The Stanford NLP group maintains an online demo that uses the Stanford Parser to deliver phrase-structure trees and Stanford dependency graphs of free-form text that users enter:

Your task: at the parser demo,

  1. enter the sentence Bill and Chris live in California;
  2. identify the two differences between the typed dependencies representation and the collapsed typed dependencies representation; and
  3. summarize the justification that de Marneffe et al. 2006 provide for these differences.

Question 2 (3 points)

Negation is extremely important semantically and extremely complex in its syntactic expression. The following is a sample of negating words and constructions in English:

not, never, nothing, no as in No, it's raining, no as in no student, n't, nowhere, none, few, seldom, rarely, have yet to, deny, ...

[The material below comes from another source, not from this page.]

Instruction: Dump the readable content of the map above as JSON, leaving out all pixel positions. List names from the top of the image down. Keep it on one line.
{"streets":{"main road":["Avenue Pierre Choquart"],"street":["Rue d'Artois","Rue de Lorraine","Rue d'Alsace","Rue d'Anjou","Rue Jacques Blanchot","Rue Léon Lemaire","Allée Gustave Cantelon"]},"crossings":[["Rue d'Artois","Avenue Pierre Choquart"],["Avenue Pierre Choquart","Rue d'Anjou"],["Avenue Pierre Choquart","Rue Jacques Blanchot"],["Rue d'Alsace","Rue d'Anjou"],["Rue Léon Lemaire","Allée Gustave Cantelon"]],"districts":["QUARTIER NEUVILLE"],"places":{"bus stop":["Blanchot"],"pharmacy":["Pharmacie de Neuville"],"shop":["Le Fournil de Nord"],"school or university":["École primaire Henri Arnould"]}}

Your task: Using the parser demo or the Stanford dependencies manual, identify three distinct ways in which negation is expressed in collapsed Stanford dependency structures. Feel free to extend the above list of negations as you see fit (the more the merrier!).

Question 3 (4 points)

A bit of background: Syrett and Lidz (2010)* report on a corpus study of adverb–adjective combinations in English, seeking to find patterns that can be traced to interpretive restrictions and preferences. For example, half full sounds normal and is easy to interpret, whereas half tall is odd and hard to interpret. This pattern presumably traces to the sort of scales along which we measure full and tall. (You might mutter to yourself different combinations of completely, somewhat, and mostly with full, smart, and damp to get a feel for what the patterns are like.)

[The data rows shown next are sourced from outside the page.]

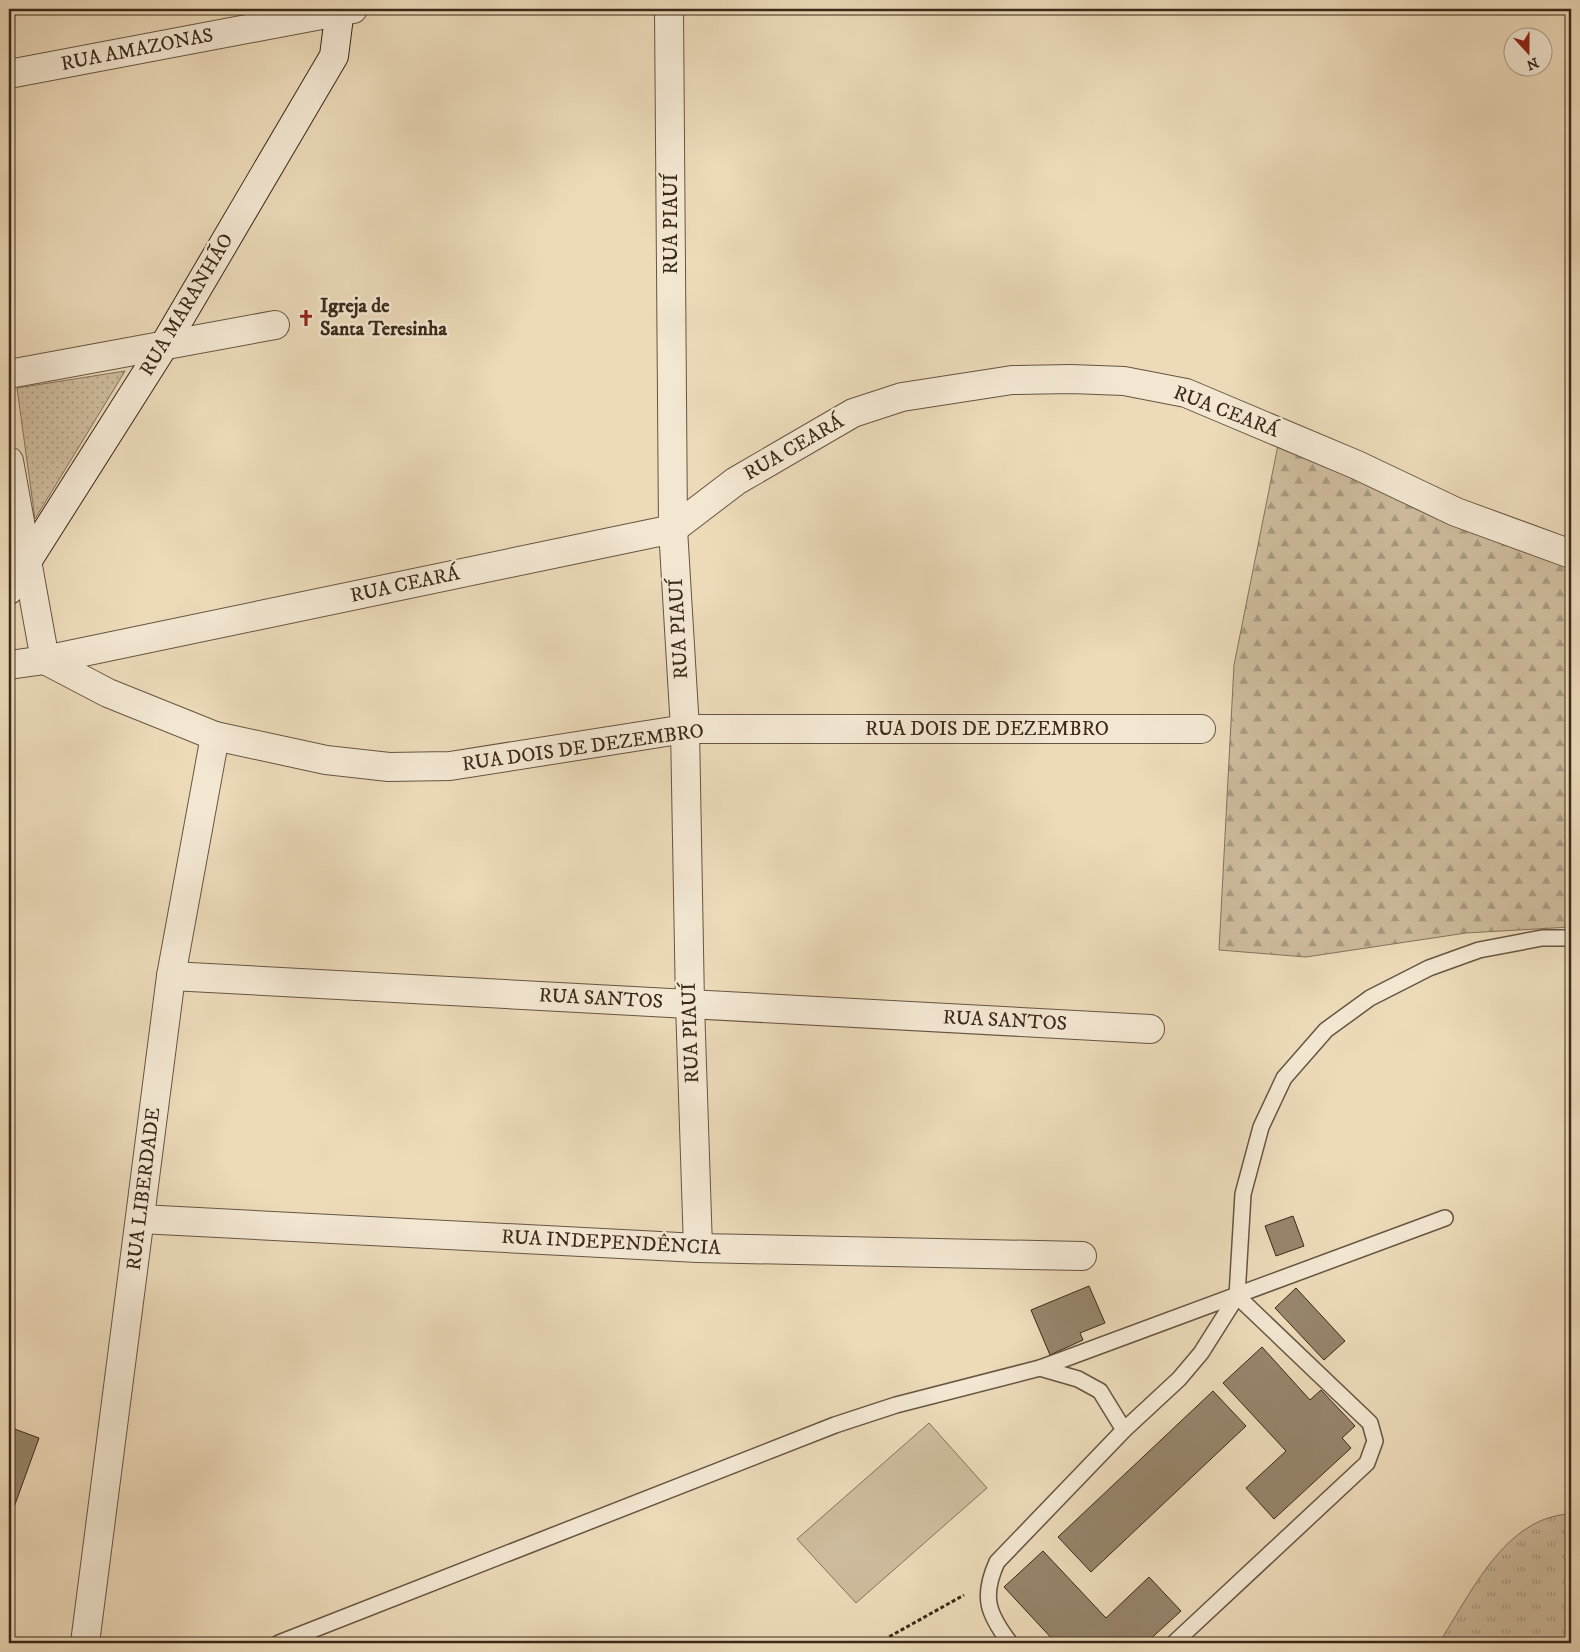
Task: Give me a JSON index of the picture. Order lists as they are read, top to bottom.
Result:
{
  "streets": {
    "street": [
      "RUA AMAZONAS",
      "RUA PIAUÍ",
      "RUA MARANHÃO",
      "RUA CEARÁ",
      "RUA DOIS DE DEZEMBRO",
      "RUA SANTOS",
      "RUA LIBERDADE",
      "RUA INDEPENDÊNCIA"
    ]
  },
  "crossings": [
    ["RUA AMAZONAS", "RUA MARANHÃO"],
    ["RUA PIAUÍ", "RUA CEARÁ"],
    ["RUA PIAUÍ", "RUA DOIS DE DEZEMBRO"],
    ["RUA PIAUÍ", "RUA SANTOS"],
    ["RUA PIAUÍ", "RUA INDEPENDÊNCIA"],
    ["RUA CEARÁ", "RUA DOIS DE DEZEMBRO"],
    ["RUA DOIS DE DEZEMBRO", "RUA LIBERDADE"],
    ["RUA SANTOS", "RUA LIBERDADE"],
    ["RUA LIBERDADE", "RUA INDEPENDÊNCIA"]
  ],
  "places": {
    "church": ["Igreja de Santa Teresinha"]
  },
  "north": "bottom"
}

Your task: propose a matrix design (as discussed in class on Jan 17) that (i) makes use of Stanford dependency structures (regular or collapsed) and (ii) could be used to provide a data-rich picture of what the patterns of adverb–adjective modification are like. Describe the design by answering at least the following questions:

  1. What do the rows represent?
  2. What do the columns represent?
  3. What are the cells filled with? (Presumably counts, but counts of what?)

In addition, articulate one specific research question that your design would help address. (Try to be creative here; this task could stimulate new research!)

* Syrett, Kristen and Lidz, Jeffrey. 2010. 30-Month-olds use the distribution and meaning of adverbs to interpret novel adjectives. Language Learning and Development 6(4): 258-282.